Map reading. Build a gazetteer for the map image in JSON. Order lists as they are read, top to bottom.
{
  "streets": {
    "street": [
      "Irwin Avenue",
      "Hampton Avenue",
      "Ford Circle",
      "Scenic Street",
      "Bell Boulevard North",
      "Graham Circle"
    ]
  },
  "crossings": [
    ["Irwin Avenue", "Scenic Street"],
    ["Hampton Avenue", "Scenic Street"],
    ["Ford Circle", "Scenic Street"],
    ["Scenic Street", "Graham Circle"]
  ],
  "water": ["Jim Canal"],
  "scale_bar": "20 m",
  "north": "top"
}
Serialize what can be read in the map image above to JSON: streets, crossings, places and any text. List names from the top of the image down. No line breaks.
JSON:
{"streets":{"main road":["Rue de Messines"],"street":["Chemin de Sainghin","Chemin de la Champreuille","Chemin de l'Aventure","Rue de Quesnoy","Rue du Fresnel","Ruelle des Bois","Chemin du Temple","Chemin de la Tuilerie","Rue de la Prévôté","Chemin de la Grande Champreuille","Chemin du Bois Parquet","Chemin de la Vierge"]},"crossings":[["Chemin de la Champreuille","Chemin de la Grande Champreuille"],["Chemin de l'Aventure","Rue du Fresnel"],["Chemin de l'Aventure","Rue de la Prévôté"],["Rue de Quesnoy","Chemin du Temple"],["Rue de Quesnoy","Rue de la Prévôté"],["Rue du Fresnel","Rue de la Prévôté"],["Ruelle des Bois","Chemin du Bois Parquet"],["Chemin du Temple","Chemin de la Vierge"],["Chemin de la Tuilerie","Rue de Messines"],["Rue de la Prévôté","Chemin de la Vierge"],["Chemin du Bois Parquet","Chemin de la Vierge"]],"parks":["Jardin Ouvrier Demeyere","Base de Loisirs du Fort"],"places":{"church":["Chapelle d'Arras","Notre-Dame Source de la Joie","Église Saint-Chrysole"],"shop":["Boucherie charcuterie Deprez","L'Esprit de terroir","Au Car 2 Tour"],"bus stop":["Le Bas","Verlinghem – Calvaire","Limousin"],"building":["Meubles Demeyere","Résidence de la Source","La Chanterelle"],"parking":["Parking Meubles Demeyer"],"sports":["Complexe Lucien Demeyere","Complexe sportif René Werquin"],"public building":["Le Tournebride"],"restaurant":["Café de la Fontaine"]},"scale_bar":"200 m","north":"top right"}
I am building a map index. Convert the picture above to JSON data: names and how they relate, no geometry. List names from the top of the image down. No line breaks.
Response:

= = = =

Task to carry out
Only lines of the data holding the word "above" go in the answer. Please copy each of them.

Exercise response
Serialize what can be read in the map image above to JSON: streets, crossings, places and any text. List names from the top of the image down. No line breaks.
I am building a map index. Convert the picture above to JSON data: names and how they relate, no geometry. List names from the top of the image down. No line breaks.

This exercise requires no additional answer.